(credit: Nest)
A report from the Wall Street Journal claims that Google’s parent company Alphabet is “considering” folding Nest into the Google hardware team. The report says the move would allow Google to “more tightly integrate its services with Nest,” which would let Google compete better in the connected home market. The report doesn’t go into much more detail than that. Questions about what would happen to the Nest brand or how exactly a Google integration would work are left unanswered.
Nest was acquired by Google in 2014, where it was made into “a Google company”—a company that existed inside Google, but was more or less run independently. When the Alphabet era began in 2015, Nest was spun off into an independent company under the Alphabet umbrella. In 2016, Nest CEO Tony Fadell left the company, and since then Alphabet has not seemed quite sure what to do with Nest.
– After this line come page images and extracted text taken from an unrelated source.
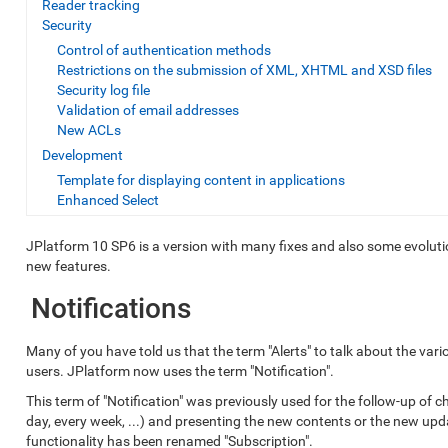
Reader tracking
Security
Control of authentication methods
Restrictions on the submission of XML, XHTML and XSD files
Security log file
Validation of email addresses
New ACLs
Development
Template for displaying content in applications
Enhanced Select
JPlatform 10 SP6 is a version with many fixes and also some evolution
new features.
Notifications
Many of you have told us that the term "Alerts" to talk about the va
users. JPlatform now uses the term "Notification".
This term of "Notification" was previously used for the follow-up of c
day, every week, ...) and presenting the new contents or the new upd
functionality has been renamed "Subscription".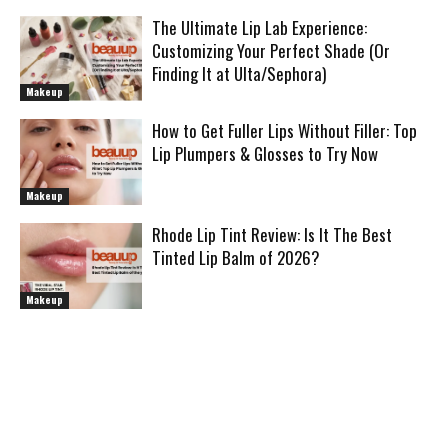
The Ultimate Lip Lab Experience:
Customizing Your Perfect Shade (Or
Finding It at Ulta/Sephora)
Makeup
How to Get Fuller Lips Without Filler: Top
Lip Plumpers & Glosses to Try Now
Makeup
Rhode Lip Tint Review: Is It The Best
Tinted Lip Balm of 2026?
Makeup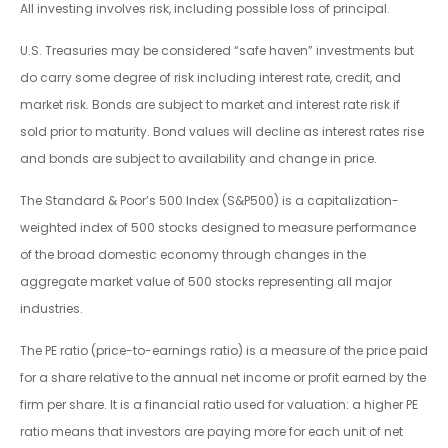
All investing involves risk, including possible loss of principal.
U.S. Treasuries may be considered “safe haven” investments but
do carry some degree of risk including interest rate, credit, and
market risk. Bonds are subject to market and interest rate risk if
sold prior to maturity. Bond values will decline as interest rates rise
and bonds are subject to availability and change in price.
The Standard & Poor’s 500 Index (S&P500) is a capitalization-
weighted index of 500 stocks designed to measure performance
of the broad domestic economy through changes in the
aggregate market value of 500 stocks representing all major
industries.
The PE ratio (price-to-earnings ratio) is a measure of the price paid
for a share relative to the annual net income or profit earned by the
firm per share. It is a financial ratio used for valuation: a higher PE
ratio means that investors are paying more for each unit of net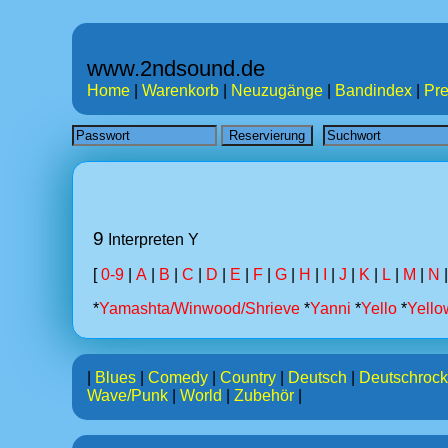
www.2ndsound.de
Home
|
Warenkorb
|
Neuzugänge
|
Bandindex
|
Pre
9
Interpreten Y
[
0-9
|
A
|
B
|
C
|
D
|
E
|
F
|
G
|
H
|
I
|
J
|
K
|
L
|
M
|
N
*
Yamashta/Winwood/Shrieve
*
Yanni
*
Yello
*
Yello
|
Blues
|
Comedy
|
Country
|
Deutsch
|
Deutschrock
Wave/Punk
|
World
|
Zubehör
|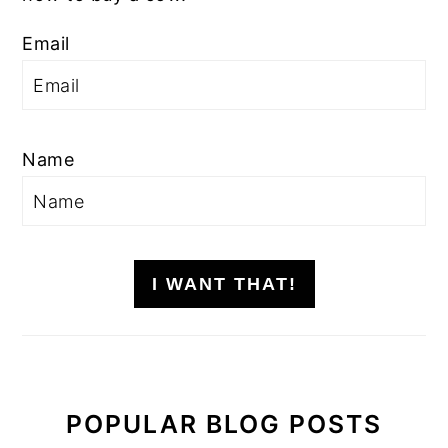
Email
Name
I WANT THAT!
POPULAR BLOG POSTS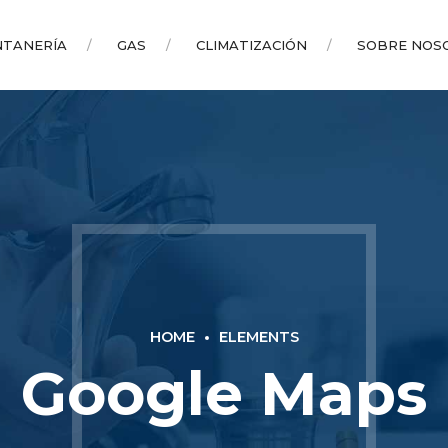
NTANERÍA
GAS
CLIMATIZACIÓN
SOBRE NOS
HOME
ELEMENTS
Google Maps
Nest has struggled inside Google (and later Alphabet) since its acquisition in 2014. The expectation was that an infusion of Google’s cash and resources would supercharge Nest, and while the company quadrupled its headcount under Google/Alphabet and acquired companies like Dropcam and Revolv, new products (other than a rebranded Dropcam) were few and far between. Nest’s smart thermostat and smoke detector existed before the acquisition. The only new products under Fadell’s tenure were rebranded Dropcams.